January 24 - June 20, 2009
The contemporary Polish art scene is characterized by radical, critical, ebullient and intellectual art making. Post-communism - the contact with consumer culture and the rapid growth of the free market and communication media alongside an accelerated lifestyle - is clearly evident in the art being made in Poland today. It is possible to point to common denominators between Polish and Israeli art, especially in terms of the preoccupation with victimhood, history, nationality and memory. Yet it appears that the concern with the trauma of World War II, and with a tradition of violence and protest that overlaps with Poland's national narratives, is the most prominent concern examined by Polish artists. Indeed, it seems that the war has become a central component of the search for identity undertaken by many Polish artists.
The exhibition "Power Games" presents a range of works created by six prominent visual artists currently working in Poland, and features members of three different generations: the generation that began exhibiting in the 1980s, and whose work is grounded in the avant-garde traditions of the 20th century (Grzegorz Klaman); the intermediate generation that began exhibiting in the 1990s, and which was concerned with the body and the media (Artur Żmijewski and Zuzanna Janin); and the young generation that began exhibiting at the turn of the millennium, and whose works are concerned with the culture of simulacra, with computer imaging and with virtual reality (Janek Simon, Hubert Czerepok and Norman Leto). The works of these artists all touch - whether explicitly or implicitly - on different representations of violence. Their varied approaches to representation - which range from the conceptual to the symbolic, poetic and narrative - embody a ludic element that is related to the use of force. Some of these works are concerned with Poland's historical traumas and with various forms of institutional violence, such as the power of the church and the injustices of the communist regime; others relate to this subject in a universal manner. The themes of these works attest to an obsessive preoccupation with various aspects of violence, and to an emphasis on the self-reflexive examination of the means of representation itself: gender identity and the body in the context of death, struggle and memory (Janin); mechanisms of power, systems of punishment and surveillance, madness and policing (Klaman); instances of intolerance and near-violent states related to social, nationalist and religious conflicts (Żmijewski); apocalyptic images, depictions of catastrophe and survival (Simon); Holocaust scenes, violent demonstrations and terror attacks (Czerepok); and power games unfolding in a virtual reality, alongside a critique of the media's aestheticization of violence (Leto).

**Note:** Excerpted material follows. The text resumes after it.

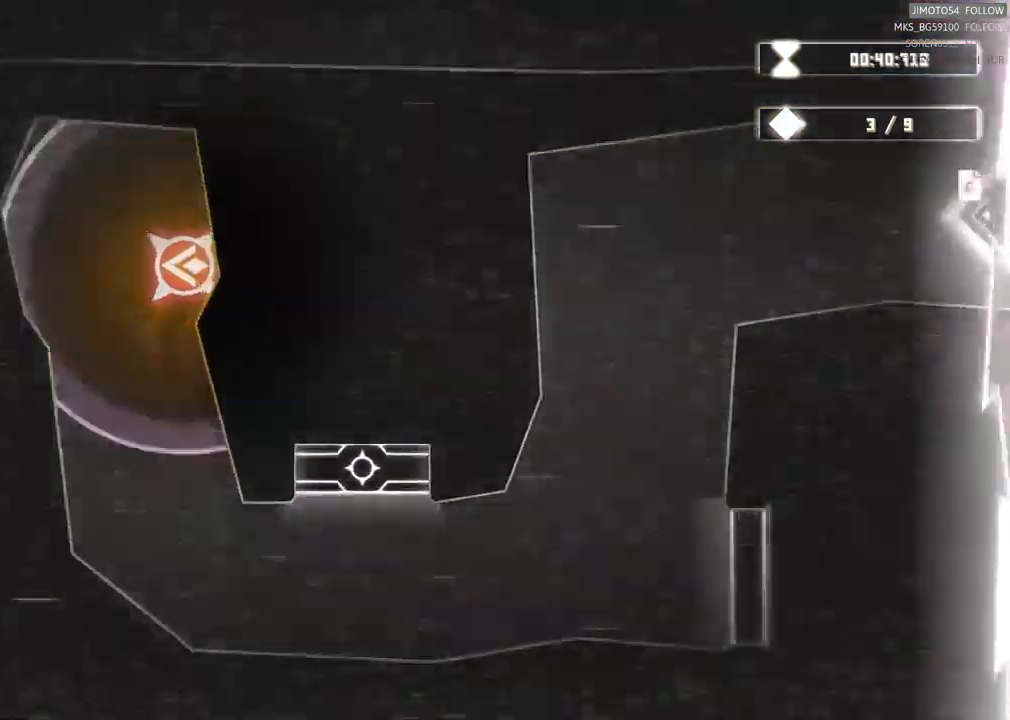
{"buttons": [], "left_stick": "down-right", "right_stick": "center", "events": [[283, "left_stick", "down-right"]]}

The exhibition thus mirrors the complex and paradoxical reality of Poland, a country that has rapidly gone from post-communist to postmodern. It reflects the creative outburst that is reacting critically, after years of oppression, to representations of power and violence in Polish society - which may be read as a metaphor for the problematic state of affairs characteristic of Western culture more generally. The presentation of this exhibition in Haifa, as part of the Polish Year in Israel, infuses these works with an additional charge, which is related to the bitter historical past shared by Poland and Israel.

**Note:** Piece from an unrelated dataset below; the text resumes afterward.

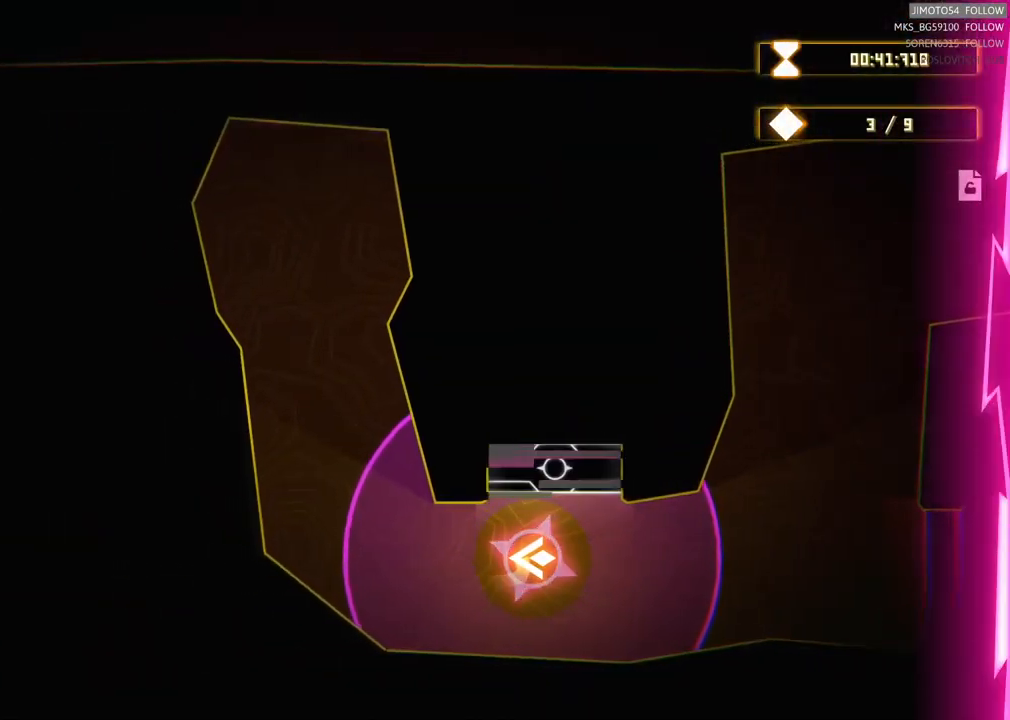
{"buttons": [], "left_stick": "center", "right_stick": "center", "events": [[133, "left_stick", "center"]]}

The exhibition was co-organized by the Adam Mickiewicz Institute, Warsaw, as part of the Polish Year in Israel 2008-2009, with the support of the Ministry of Culture and National Heritage and the Ministry of Foreign Affairs of the Republic of Poland.
Hubert Czerepok's work is characterized by the use of a wide range of mediums - video, new media, installation art, drawing, painting and photography. Like other members of his generation who are part of the Polish intellectual avant-garde, Czerepok undermines exhibition conventions and other art-world procedures. The artist's ironical process of negotiation with the art world is similarly given expression in the video work Do You Know Anything About Polish Art?, which introduces viewers to the current exhibition cluster. This work exposes the embarrassment of passersby and art connoisseurs asked to answer the same questions about Polish art.
In recent years, Czerepok's visual lexicon has become suffused with violence, fear and premonitions of an impending catastrophe. Among other things, it makes reference to mysterious UFO appearances and apocalyptic conspiracy theories. His images are always "second-hand," and are borrowed from a hodge-podge of sources - the Internet, online photography archives, newspapers, literature and cinema. The strategic piracy he employs enables him to make use of an existing image, while endowing it with a new context and interpretation. This is done by means of a variety of artistic tactics - such as a drawing technique characterized by fluid, almost caricatural outlines that capture the image in a minimalist manner, reminiscent of the outlines of victims at a crime scene. The violent elements in his work are thus always camouflaged, and the neuroses of contemporary culture are translated into lighthearted, easily digestible forms. The video Playoff, for instance, features a violent confrontation between two groups of soccer fans, which has been processed into a delicate linear animation work. The drawing series Séance was inspired by images of the destroyed Twin Towers, Holocaust scenes, violent demonstrations and terror attacks. It seems that by transforming such troubling documentary materials into insouciant drawings in large-scale formats, Czerepok manages to conjure up the ghosts of the dead.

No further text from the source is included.